Compiled by the Intergovernmental Panel on Climate Change (IPCC), the report says melting of permafrost and many glaciers as well as a shift in many species’ geographic ranges is a result of global warming. Climate change thus far has caused more harm than good to crops, it concludes. And the current rate of ocean acidification, caused by uptake of atmospheric carbon dioxide, is unprecedented in the past 65 million years.
The report, released today, examines the impacts of global warming and societies’ vulnerability to those effects. The document also assesses how societies are adapting to climate change.
“With high levels of warming that result from continued growth in greenhouse gas emissions, risks will be challenging to manage,” says Christopher Field, who cochaired the IPCC working group that prepared the report. “Even serious, sustained investments in adaptation will face limits,” says Field, founding director of the Carnegie Institution’s Department of Global Ecology at Stanford University.
Sen. Barbara Boxer (D-Calif.), who chairs the Senate Environment & Public Works Committee, says the IPCC report “adds a tremendous sense of urgency for Congress to wake up and do everything in its power to reduce dangerous carbon pollution.”
The report also touches briefly on geoengineering—which would involve large-scale efforts to block incoming solar radiation or to strip carbon dioxide from the atmosphere—but does not endorse it.
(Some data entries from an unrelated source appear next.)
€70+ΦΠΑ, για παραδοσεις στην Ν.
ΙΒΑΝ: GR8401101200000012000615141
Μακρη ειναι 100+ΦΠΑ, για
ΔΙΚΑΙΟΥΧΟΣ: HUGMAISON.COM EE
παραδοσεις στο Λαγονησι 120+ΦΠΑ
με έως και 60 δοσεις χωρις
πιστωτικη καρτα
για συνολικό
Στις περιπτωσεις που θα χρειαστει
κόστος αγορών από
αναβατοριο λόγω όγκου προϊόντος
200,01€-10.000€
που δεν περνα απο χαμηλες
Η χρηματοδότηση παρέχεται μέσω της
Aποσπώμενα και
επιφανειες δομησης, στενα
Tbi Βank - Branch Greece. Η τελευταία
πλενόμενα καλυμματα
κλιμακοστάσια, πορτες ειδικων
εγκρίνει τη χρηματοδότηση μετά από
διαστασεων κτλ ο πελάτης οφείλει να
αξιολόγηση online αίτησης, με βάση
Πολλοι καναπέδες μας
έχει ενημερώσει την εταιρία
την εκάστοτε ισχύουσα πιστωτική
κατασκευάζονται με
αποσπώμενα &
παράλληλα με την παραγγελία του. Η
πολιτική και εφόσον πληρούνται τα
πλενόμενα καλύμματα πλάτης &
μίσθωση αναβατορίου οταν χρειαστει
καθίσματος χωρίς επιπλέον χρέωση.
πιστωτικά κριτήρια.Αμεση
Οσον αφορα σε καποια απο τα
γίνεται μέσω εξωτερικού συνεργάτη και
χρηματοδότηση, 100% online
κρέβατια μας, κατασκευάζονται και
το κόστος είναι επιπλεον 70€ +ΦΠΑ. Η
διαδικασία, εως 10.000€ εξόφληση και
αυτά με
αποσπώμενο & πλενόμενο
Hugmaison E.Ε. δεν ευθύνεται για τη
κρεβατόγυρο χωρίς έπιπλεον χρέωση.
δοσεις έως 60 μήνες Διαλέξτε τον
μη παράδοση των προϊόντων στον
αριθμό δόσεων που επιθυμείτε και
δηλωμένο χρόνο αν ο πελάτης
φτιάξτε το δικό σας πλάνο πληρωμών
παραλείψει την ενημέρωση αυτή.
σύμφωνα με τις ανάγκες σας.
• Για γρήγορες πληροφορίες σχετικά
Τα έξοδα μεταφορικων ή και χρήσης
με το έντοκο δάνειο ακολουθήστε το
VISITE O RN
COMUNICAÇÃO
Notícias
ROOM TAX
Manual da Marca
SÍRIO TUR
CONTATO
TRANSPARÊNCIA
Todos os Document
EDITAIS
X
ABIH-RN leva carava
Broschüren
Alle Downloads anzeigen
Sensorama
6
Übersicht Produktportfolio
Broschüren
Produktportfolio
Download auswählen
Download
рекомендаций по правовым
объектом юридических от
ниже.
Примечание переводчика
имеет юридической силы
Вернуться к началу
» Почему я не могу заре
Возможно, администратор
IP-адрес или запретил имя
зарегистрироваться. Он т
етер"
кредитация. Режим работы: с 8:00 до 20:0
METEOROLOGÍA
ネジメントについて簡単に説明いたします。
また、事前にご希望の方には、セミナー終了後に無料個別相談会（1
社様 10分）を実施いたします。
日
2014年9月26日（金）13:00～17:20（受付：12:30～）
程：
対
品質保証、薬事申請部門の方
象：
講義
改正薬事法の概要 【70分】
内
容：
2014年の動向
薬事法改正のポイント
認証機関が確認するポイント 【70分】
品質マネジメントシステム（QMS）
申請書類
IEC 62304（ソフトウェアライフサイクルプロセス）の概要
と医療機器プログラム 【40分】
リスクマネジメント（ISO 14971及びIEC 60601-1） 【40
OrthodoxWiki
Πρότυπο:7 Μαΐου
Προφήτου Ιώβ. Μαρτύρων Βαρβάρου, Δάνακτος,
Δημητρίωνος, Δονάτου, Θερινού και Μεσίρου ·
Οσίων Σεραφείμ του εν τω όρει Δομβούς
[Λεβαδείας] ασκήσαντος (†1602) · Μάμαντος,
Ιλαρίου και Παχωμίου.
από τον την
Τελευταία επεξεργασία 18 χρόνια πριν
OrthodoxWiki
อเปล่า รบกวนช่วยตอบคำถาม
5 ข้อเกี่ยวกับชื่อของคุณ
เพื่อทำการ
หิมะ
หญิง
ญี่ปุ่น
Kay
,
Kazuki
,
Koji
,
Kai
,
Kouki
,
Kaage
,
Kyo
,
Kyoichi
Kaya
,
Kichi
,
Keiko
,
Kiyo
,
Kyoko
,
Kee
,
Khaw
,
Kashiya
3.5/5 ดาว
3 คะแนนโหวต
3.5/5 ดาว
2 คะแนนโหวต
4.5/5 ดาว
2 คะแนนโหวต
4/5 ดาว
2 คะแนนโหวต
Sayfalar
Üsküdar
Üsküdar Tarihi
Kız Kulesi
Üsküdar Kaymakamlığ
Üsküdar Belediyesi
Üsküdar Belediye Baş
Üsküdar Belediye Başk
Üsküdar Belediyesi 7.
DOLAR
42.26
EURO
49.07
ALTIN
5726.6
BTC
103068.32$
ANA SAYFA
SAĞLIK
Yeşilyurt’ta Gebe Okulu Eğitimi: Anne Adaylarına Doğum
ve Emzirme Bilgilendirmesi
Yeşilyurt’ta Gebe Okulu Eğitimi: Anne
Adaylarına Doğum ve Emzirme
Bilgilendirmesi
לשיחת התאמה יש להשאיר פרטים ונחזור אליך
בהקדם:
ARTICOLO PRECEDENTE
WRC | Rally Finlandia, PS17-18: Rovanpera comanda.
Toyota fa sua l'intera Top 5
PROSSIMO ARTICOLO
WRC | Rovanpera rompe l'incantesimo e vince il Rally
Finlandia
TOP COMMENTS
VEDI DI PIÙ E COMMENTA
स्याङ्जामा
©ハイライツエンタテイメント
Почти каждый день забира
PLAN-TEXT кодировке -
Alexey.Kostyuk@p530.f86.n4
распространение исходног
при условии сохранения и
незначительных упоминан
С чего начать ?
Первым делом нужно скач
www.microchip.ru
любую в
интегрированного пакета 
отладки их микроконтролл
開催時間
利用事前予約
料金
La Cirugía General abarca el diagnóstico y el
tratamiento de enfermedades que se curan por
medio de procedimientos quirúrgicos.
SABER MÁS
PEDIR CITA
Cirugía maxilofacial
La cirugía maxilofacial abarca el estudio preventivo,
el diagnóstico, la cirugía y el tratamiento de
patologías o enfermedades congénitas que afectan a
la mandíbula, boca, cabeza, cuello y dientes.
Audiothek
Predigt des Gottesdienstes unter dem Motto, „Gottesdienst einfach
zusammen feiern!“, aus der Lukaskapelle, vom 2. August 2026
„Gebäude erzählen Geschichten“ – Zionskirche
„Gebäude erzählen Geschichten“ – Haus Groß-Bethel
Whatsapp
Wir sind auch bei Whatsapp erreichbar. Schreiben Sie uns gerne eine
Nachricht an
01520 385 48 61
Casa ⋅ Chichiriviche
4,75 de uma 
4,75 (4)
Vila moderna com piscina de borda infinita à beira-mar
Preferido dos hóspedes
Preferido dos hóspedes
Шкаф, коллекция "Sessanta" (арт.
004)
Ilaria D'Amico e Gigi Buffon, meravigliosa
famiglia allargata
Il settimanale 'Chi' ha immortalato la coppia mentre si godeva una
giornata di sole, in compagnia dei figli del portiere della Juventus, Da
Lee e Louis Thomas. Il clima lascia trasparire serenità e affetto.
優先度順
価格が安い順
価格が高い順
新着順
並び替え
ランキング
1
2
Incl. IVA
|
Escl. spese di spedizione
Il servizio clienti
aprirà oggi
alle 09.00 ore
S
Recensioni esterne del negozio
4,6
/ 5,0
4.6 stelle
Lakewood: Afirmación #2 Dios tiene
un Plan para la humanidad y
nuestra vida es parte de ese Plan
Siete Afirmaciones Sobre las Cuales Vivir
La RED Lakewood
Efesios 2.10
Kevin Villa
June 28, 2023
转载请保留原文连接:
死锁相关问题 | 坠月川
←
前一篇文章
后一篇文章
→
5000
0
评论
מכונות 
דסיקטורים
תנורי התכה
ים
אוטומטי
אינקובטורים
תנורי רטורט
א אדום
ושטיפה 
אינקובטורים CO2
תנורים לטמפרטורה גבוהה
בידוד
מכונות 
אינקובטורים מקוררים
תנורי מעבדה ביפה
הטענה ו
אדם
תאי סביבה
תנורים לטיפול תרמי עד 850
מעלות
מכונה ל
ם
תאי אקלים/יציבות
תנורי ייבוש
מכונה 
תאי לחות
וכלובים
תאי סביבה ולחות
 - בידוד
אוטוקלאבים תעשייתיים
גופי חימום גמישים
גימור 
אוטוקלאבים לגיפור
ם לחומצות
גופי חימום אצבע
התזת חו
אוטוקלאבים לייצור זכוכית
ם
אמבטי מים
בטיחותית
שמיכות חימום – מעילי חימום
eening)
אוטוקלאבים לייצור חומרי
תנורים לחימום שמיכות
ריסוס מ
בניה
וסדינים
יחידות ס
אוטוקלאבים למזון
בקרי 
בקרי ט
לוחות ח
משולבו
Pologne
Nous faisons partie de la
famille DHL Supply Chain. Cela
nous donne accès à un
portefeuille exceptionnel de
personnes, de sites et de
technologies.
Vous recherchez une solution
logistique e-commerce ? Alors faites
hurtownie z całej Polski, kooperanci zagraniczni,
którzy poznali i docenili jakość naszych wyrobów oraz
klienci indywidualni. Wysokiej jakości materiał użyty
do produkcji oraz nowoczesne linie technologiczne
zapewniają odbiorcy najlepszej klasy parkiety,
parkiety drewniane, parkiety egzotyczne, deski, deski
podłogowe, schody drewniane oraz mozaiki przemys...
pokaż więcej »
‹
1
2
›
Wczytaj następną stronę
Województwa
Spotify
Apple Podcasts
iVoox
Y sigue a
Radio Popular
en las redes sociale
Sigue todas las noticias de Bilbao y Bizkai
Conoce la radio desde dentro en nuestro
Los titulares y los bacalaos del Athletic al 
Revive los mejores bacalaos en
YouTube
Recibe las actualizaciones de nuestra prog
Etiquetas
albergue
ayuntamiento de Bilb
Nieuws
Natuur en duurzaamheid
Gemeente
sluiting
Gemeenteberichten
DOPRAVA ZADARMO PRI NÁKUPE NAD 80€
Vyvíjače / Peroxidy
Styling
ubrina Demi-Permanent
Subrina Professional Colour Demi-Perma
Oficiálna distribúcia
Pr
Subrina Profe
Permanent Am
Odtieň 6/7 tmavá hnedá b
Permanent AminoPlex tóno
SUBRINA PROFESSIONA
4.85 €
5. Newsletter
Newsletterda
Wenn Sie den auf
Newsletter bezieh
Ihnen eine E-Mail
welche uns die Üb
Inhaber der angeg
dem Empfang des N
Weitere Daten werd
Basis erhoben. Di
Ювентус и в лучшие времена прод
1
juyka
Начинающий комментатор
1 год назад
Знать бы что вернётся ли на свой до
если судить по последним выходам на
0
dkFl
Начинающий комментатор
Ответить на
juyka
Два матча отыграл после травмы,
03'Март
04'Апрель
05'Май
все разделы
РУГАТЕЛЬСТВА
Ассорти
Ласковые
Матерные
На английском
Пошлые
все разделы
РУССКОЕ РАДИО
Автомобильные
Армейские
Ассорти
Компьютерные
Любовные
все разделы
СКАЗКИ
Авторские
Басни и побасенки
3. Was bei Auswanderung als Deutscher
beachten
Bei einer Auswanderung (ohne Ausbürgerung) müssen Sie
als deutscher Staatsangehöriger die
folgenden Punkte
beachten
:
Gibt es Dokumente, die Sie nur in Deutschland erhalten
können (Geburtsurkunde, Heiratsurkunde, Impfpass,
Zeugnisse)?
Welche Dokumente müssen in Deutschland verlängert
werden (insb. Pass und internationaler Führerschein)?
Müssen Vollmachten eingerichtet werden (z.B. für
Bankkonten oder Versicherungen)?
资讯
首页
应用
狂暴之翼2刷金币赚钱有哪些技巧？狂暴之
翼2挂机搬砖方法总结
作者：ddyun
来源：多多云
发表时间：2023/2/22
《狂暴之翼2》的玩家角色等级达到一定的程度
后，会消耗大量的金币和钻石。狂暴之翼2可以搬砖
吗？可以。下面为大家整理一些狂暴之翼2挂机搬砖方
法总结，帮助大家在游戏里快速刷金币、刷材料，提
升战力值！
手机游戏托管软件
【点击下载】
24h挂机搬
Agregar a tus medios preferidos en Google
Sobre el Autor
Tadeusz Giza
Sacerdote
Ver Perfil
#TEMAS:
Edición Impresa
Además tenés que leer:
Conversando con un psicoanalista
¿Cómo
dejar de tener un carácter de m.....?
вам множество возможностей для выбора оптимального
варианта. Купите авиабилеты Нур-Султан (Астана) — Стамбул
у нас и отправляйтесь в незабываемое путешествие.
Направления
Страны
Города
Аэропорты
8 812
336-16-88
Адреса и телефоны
Costs, effectiveness, and side effects of geoengineering techniques are poorly understood, the document says.
The report is the second in a series of three that IPCC is releasing as part of its fifth in-depth assessment of climate change since 1990. The first of these, examining the science of climate change, was released in September 2013. The third report, on mitigating climate change, is due in mid April.
The IPCC reports are expected to influence international negotiations on a new climate change treaty, which are scheduled to conclude at the end of 2015.